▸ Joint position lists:
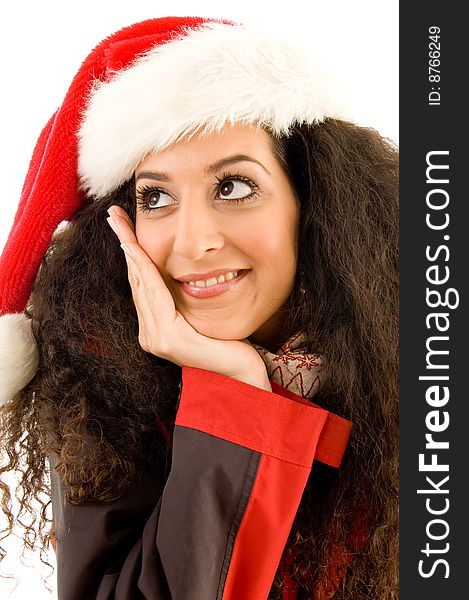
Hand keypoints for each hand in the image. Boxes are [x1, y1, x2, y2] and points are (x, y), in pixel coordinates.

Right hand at [106, 206, 270, 390]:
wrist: (243, 374)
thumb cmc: (229, 345)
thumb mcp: (201, 315)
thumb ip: (184, 301)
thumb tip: (180, 273)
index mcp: (156, 329)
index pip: (141, 284)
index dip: (131, 253)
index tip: (121, 225)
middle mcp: (150, 334)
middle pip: (135, 279)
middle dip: (124, 243)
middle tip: (113, 214)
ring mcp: (157, 338)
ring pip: (140, 282)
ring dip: (129, 249)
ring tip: (119, 223)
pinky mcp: (170, 338)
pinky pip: (154, 294)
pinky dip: (143, 268)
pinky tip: (134, 248)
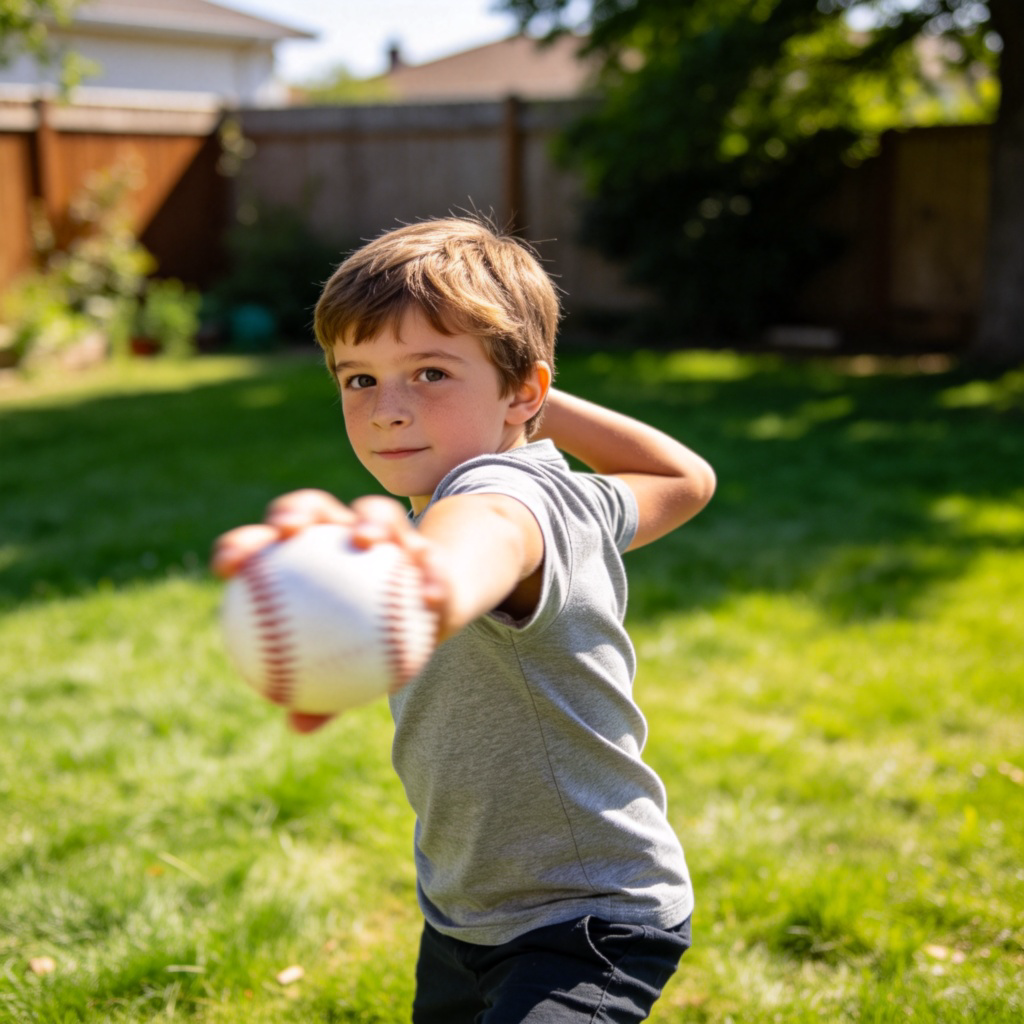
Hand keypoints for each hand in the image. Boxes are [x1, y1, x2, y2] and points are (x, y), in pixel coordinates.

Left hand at [211, 489, 449, 732]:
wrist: (425, 610)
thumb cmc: (369, 642)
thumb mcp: (346, 670)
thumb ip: (322, 692)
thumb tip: (297, 726)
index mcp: (308, 555)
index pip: (265, 543)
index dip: (242, 546)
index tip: (228, 567)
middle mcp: (342, 535)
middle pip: (312, 507)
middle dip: (295, 510)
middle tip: (287, 532)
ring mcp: (386, 535)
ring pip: (374, 513)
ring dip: (369, 521)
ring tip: (366, 541)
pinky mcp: (426, 546)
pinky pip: (428, 555)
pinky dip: (427, 573)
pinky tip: (429, 597)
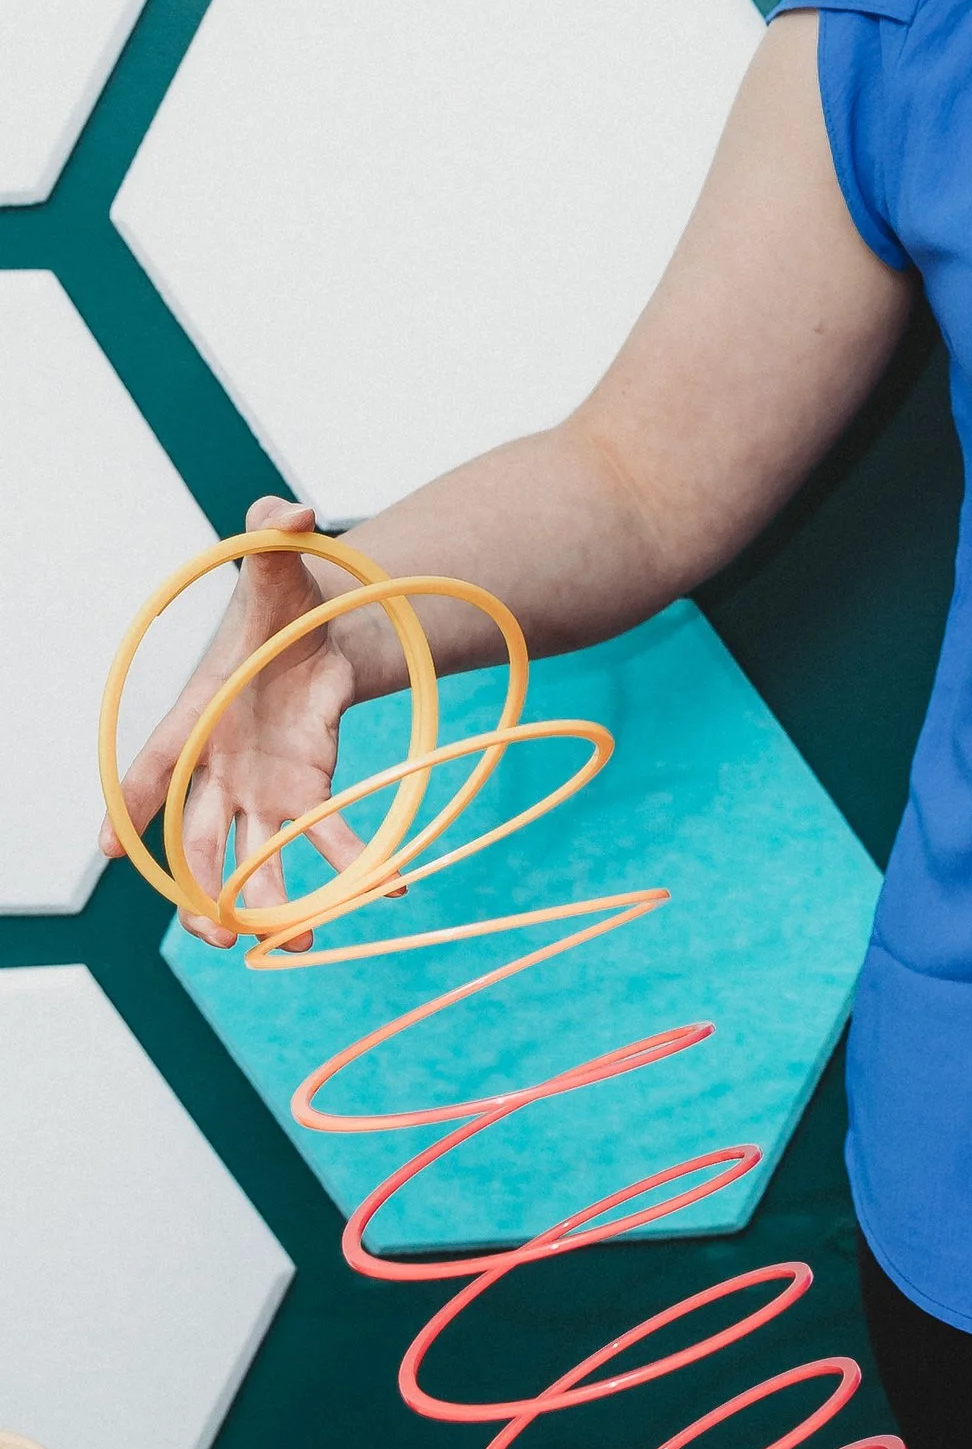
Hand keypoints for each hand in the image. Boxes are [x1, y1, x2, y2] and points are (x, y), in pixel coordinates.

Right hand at [108, 497, 369, 944]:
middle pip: (192, 841)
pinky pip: (324, 838)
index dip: (128, 806)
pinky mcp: (306, 794)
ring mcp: (257, 789)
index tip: (112, 851)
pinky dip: (350, 864)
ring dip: (264, 903)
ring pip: (248, 860)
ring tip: (294, 940)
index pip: (150, 767)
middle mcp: (216, 767)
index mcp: (194, 716)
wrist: (318, 628)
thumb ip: (273, 534)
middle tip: (215, 930)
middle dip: (198, 890)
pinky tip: (382, 887)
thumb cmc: (279, 602)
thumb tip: (286, 508)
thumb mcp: (276, 562)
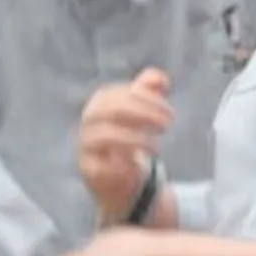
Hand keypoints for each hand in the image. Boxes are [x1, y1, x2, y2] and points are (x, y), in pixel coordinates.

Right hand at [79, 69, 173, 222]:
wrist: (118, 176)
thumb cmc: (131, 138)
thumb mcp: (143, 112)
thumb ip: (151, 91)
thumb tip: (160, 78)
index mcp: (102, 101)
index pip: (123, 94)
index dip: (149, 100)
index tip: (170, 113)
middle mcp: (90, 120)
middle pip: (112, 110)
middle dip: (143, 115)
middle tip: (167, 126)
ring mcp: (85, 144)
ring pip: (104, 135)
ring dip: (134, 139)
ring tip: (156, 148)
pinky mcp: (87, 169)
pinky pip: (99, 165)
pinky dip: (119, 165)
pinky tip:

▸ Task item: The exact lines from the beginning of the data through the one that contains "pinky mcp: (170, 338)" must be given again, both ends included, and pictures must be left out.

▸ Solved exercise:
Hand keypoints for each hand in the image. Boxes are [x1, y1, x2, y2] and points are (x, y), in pixel coordinates.

Right hand at [106, 206, 270, 390]:
wrist: (243, 374)
thumb cmc: (229, 345)
thumb mcp: (201, 315)
thumb ip: (184, 301)
thumb tip: (180, 273)
index mcp: (156, 329)
index pip: (141, 284)
index dip: (131, 253)
index tip: (121, 225)
middle mcp: (150, 334)
middle pip: (135, 279)
middle dip: (124, 243)
middle tip: (113, 214)
ring mcp: (157, 338)
ring pip: (140, 282)
ring dip: (129, 249)
ring tip: (119, 223)
pinky mcp: (170, 338)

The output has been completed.